Peace in the World – archives by Barbara

ARCHIVES AUGUST 2016 by Barbara Turk

On the heels of the Tulelake Internment Camp 2016 Pilgrimage, which many of us and our “UU friends in peace” attended, I share thoughts from August 1945, and beyond.

The justification of bombing Hiroshima and Nagasaki will be argued until dooms day, either man-made, or when the Universe just tires completely of humankind’s stupidity.

You’ve all read about the 1000 cranes girl, Sadako Sasaki.  There’s a Peace Park in the center of Hiroshima, not far from where the bomb was dropped (Sadako was 2), and the Children’s Peace Memorial honors her, and reminds all:

                   “This is our cry, This is our prayer, Peace in the world”  

After her death at 12, her school friends formed a paper crane club to honor her, and eventually students from 3,100 schools and nine foreign countries gave money for the monument.  Sadako’s figure on the monument holds a golden crane.

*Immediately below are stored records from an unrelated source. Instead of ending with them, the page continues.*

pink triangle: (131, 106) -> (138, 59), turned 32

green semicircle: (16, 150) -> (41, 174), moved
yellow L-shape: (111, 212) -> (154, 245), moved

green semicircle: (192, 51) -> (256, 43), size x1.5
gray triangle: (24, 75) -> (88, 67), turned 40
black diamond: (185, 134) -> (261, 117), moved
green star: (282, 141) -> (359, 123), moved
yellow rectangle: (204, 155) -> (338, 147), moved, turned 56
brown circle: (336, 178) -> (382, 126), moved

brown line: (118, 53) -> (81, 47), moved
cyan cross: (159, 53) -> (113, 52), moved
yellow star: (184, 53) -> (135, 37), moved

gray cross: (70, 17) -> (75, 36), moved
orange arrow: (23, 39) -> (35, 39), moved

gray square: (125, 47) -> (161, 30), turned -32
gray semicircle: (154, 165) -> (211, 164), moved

Still today, world-wide, children fold and send paper cranes to be placed at Sadako’s statue at the Children’s Peace Memorial, “In remembrance of all child-victims of nuclear and conventional war”.

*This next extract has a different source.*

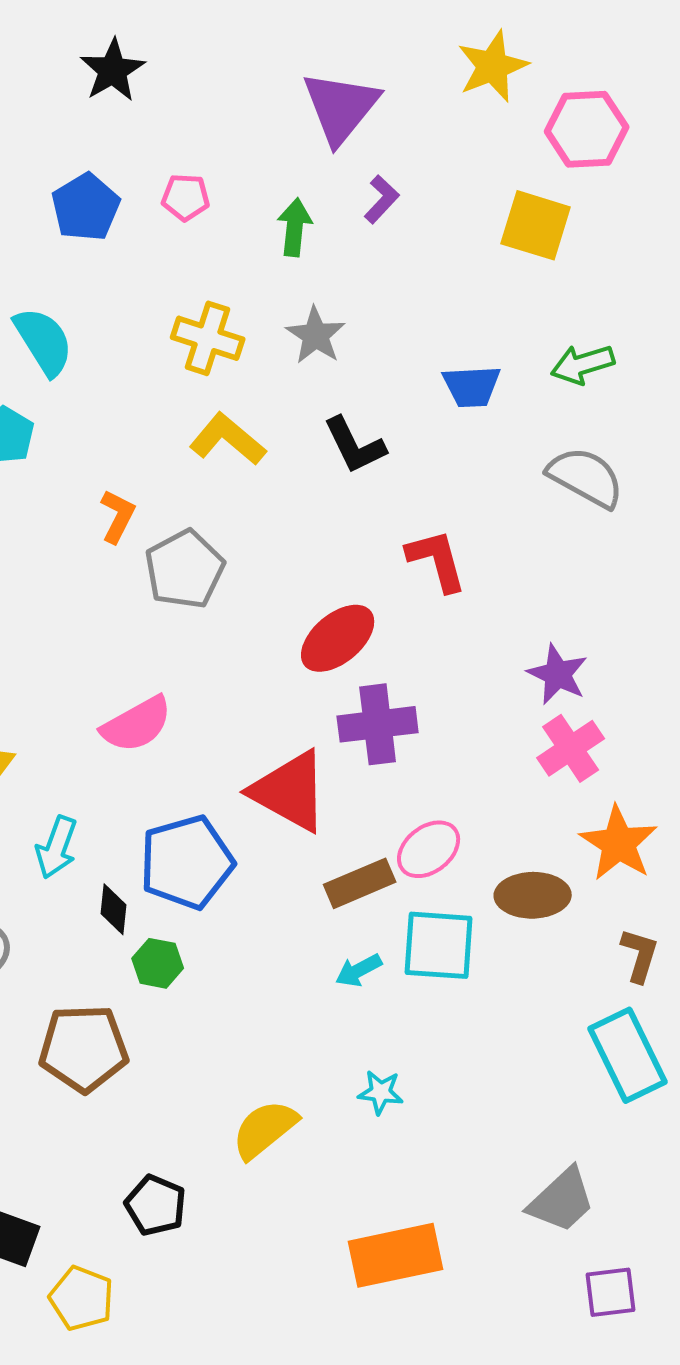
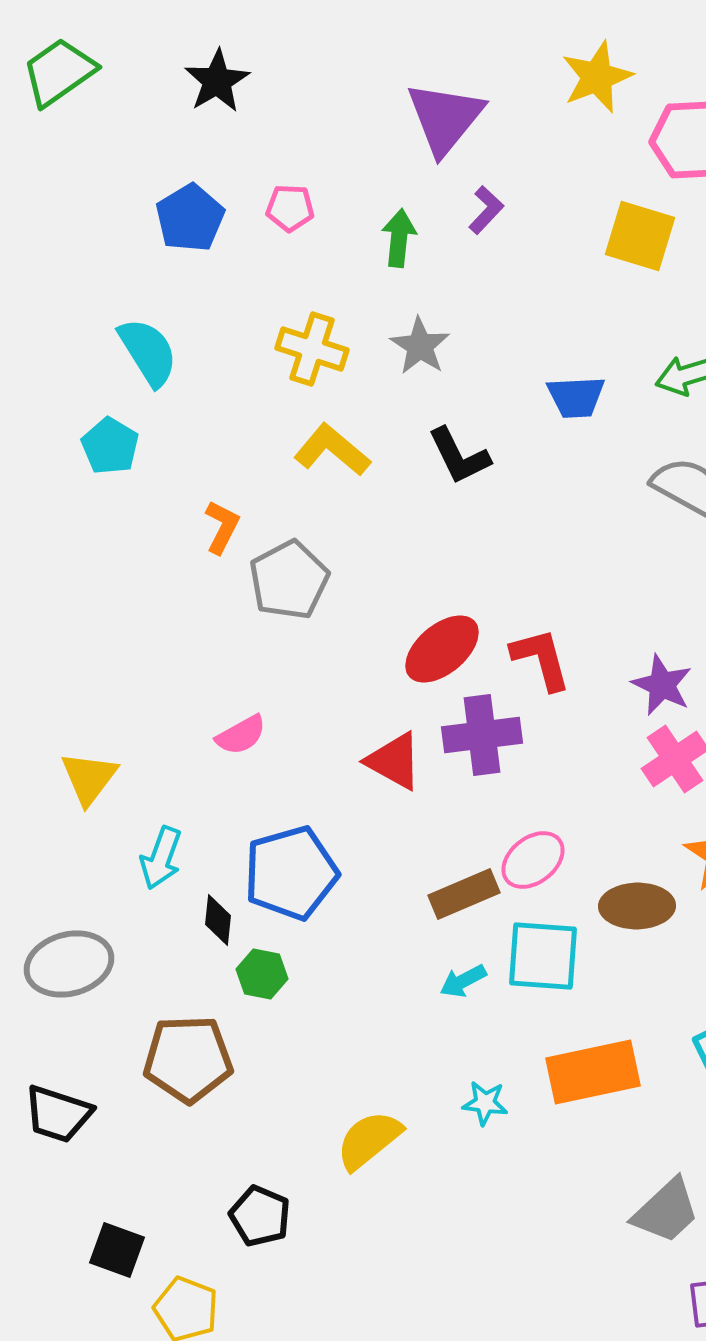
red L-shape: (437, 560) -> (541, 659), moved
pink semicircle: (137, 724) -> (241, 735), size x0.7
red triangle: (290, 791) -> (394, 761), moved, size x0.7
orange rectangle: (396, 1255) -> (593, 1072), moved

An older brother of Sadako and family members have donated some of her cranes to places of importance around the world, including the 911 Memorial in NewYork City, and Pearl Harbor, Hawaii.

Interestingly, there is also Sadako statue in the Seattle Peace Park.

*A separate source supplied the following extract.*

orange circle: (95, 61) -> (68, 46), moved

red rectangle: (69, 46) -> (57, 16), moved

Our fellowship has its own Peace Pole, a memorial for Oliver Pike-Urlacher, infant son of Connie and Robert.  I believe Rob is caretaker of it since the building fire in 2011.   “Peace on Earth” adorns it in eight languages.  Maybe one day we’ll have a new home and can re-dedicate it.

Within less than 24 hours after “Little Boy” was dropped on Hiroshima August 6,1945, President Truman announced:  “Sixteen hours ago an American airplane dropped one bomb on Hiroshima.  It is an atomic bomb.”

When HST made that announcement I was seven, and have no recollection of my own reaction; nor that of my parents—which today I’m thinking was total bewilderment, but great relief the fighting was done.

My parents’ silence was similar to that of the older Japanese in the ten camps across our nation. For some it took two generations of complete silence before their grandchildren learned of their camp experiences.

A member of the 2016 Pilgrimage Committee noted they continue this project so no one will ever forget, and let such injustice again take place.

What have we learned?  Well, MLK said:

                         “The time is always right to do what is right.”